_Directions for this task:_ Write back, word for word, the lines from the one containing "13: (521, 28)" to the end of the listing below. Include nothing else, and no pictures.

_Records for the exercise:_
++++++++++
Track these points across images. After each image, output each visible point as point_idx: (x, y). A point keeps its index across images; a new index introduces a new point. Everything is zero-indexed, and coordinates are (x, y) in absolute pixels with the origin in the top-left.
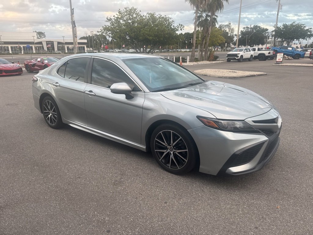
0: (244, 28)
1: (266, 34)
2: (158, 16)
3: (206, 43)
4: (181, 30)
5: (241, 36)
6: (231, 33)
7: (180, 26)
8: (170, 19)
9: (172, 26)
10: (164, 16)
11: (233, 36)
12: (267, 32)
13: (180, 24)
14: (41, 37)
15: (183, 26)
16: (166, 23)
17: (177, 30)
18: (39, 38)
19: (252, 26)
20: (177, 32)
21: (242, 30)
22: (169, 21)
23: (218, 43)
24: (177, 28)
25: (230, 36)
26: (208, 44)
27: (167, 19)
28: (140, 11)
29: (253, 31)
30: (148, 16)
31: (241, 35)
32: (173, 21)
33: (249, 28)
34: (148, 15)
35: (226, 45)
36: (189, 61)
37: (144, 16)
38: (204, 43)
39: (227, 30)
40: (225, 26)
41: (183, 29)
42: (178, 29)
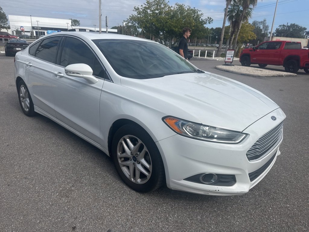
0: (280, 26)
1: (303, 34)
2: (187, 8)
3: (235, 39)
4: (210, 23)
5: (276, 35)
6: (265, 30)
7: (208, 20)
8: (198, 12)
9: (200, 19)
10: (193, 9)
11: (267, 34)
12: (305, 31)
13: (208, 18)
14: (76, 25)
15: (212, 20)
16: (195, 16)
17: (205, 23)
18: (74, 26)
19: (289, 25)
20: (205, 25)
21: (278, 28)
22: (197, 13)
23: (248, 39)
24: (205, 21)
25: (264, 33)
26: (237, 39)
27: (196, 11)
28: (169, 2)
29: (289, 29)
30: (177, 8)
31: (276, 33)
32: (202, 14)
33: (285, 26)
34: (176, 6)
35: (258, 43)
36: (214, 56)
37: (172, 7)
38: (233, 38)
39: (261, 27)
40: (260, 22)
41: (212, 23)
42: (207, 22)
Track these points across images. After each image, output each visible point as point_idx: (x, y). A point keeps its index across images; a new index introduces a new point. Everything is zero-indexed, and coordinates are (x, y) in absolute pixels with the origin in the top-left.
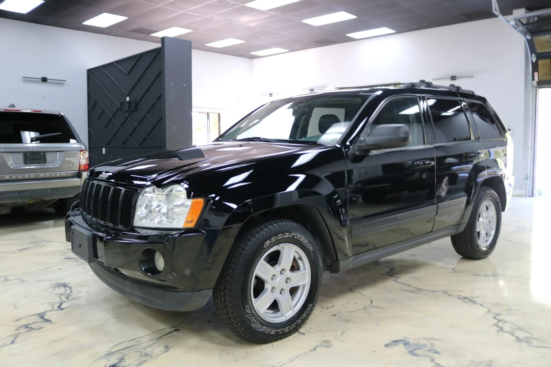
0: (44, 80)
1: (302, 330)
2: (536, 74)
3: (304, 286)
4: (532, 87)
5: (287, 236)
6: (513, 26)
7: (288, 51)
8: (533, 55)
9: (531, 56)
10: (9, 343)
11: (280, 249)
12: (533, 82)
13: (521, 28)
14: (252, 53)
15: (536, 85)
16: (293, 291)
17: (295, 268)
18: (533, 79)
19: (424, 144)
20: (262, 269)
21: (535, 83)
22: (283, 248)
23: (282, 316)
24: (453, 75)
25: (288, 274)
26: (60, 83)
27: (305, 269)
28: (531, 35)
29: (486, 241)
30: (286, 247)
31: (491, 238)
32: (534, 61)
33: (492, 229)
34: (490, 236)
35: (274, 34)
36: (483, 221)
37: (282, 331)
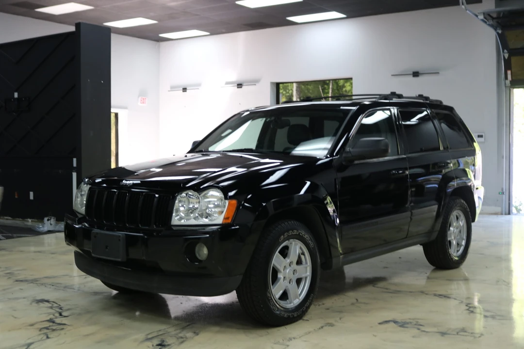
++++++++++
_Response to the task:_
13: (521, 28)
14: (252, 53)
15: (536, 85)
16: (293, 291)
17: (295, 268)
18: (533, 79)
19: (424, 144)
20: (262, 269)
21: (535, 83)
22: (283, 248)
23: (282, 316)
24: (453, 75)
25: (288, 274)
26: (60, 83)
27: (305, 269)
28: (531, 35)
29: (486, 241)
30: (286, 247)
31: (491, 238)
32: (534, 61)
33: (492, 229)
34: (490, 236)
35: (274, 34)
36: (483, 221)
37: (282, 331)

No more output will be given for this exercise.